5.02.08

Verklärungsoffensive

Doris Knecht | 02/08 | Kurier-Kolumne

Alle paar Jahre, zu runden Falco-Geburts- und Todestagen springen wieder  all die Leute aus der Kiste, die eine Experten-Existenz darauf aufbauen, dass sie einmal mit Falco im U4 vom Barhocker gekippt sind; oder etwas in der Art.
Auch Falcos 10. Todestag begeht Österreich im Rahmen seiner Möglichkeiten: mit Werbebespots von Elektronikgroßmärkten, remixten Klingeltönen und mitternächtlichen TV-Talkshows mit ehemaligen Mitstreitern und Experten, die einmal mit Falco im U4 vom Barhocker gekippt sind: Zum zillionsten Mal wird die Frage geklärt, wer und wie der „wahre“ Falco eigentlich wirklich war und welche Bedeutung er für Österreich hatte. (Wobei in der ORF- Runde am Samstag so oft eine neue Falco-DVD angepriesen wurde, dass man sich zwischendurch in einer Tele-Shopping-Show wähnte.) Und natürlich werden  Falco-Dokus gezeigt, die die Verklärungsoffensive teilweise ins Lachhafte befördern. (Niki Lauda: „Der einzige internationale Popstar, der es weltweit geschafft hat.“)

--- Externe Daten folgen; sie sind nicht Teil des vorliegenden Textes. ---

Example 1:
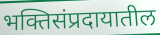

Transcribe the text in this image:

भक्तिसंप्रदायातील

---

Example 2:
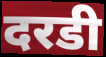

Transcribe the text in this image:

दरडी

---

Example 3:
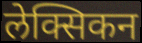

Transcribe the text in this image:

लेक्सिकन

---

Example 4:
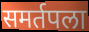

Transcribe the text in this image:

समर्तपला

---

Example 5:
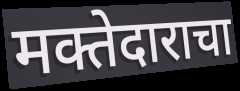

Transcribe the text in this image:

मक्तेदाराचा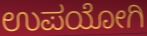
ಉಪಯೋಗಿ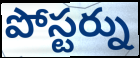
పోస్టర్ను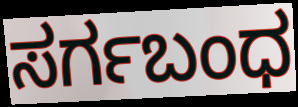
ಸರ್ಗಬಂಧ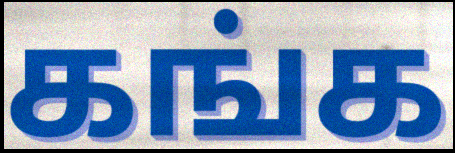
கங்கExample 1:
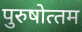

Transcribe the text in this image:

पुरुषोत्‍तम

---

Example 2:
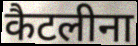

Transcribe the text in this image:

कैटलीना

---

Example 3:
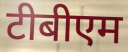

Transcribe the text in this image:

टीबीएम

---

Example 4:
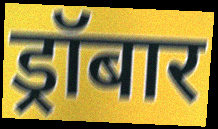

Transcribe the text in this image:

ड्रॉबार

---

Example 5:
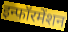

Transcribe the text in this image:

इन्फॉरमेंशन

Extra zum 10. Todestag kommt jetzt auch noch ein Falco-Film in die Kinos, den ich noch nicht sehen konnte, aber alle Gewährsleute meines Vertrauens, die konnten, hatten danach akuten Antiaggressionstrainingsbedarf. Weshalb ich mir jetzt nicht 100prozentig sicher bin, ob ich mir das antun will.

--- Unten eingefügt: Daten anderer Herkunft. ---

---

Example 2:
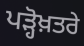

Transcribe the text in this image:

ਪੜ੍ਹੋਖ਼ਤਰੇ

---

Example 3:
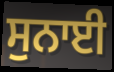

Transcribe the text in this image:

ਸੁਨਾਈ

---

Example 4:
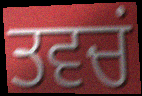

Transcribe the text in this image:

ਤਵਚਂ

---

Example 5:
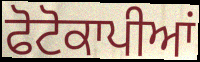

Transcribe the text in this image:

ਫੋਟੋਕਾਪੀਆਂ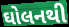
ઘોલનથી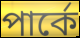
পার্কে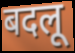
बदलूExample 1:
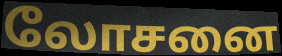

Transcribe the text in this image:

லோசனை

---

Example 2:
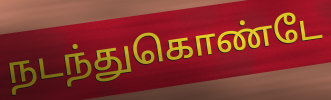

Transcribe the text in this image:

நடந்துகொண்டே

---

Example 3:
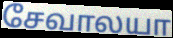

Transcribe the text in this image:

சேவாலயா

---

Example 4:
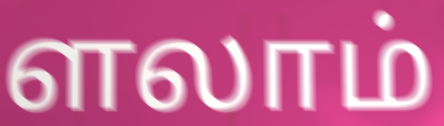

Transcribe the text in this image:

ளலாம்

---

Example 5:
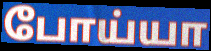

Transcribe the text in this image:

போய்யா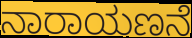
ನಾರಾಯಣನೆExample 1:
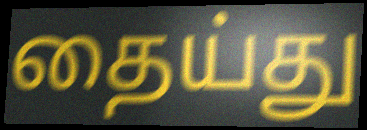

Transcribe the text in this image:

தைய்து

Überhaupt: Was ist so interessant an Falco? Die paar guten Songs, die er geschrieben und aufgenommen hat. Und wenn schon gedenken, warum nicht, indem man sich die wieder einmal in Ruhe anhört: Zum Beispiel  „Helden von heute“, in der Live-Version, ganz laut. Denn das, verdammt, lebt wirklich noch.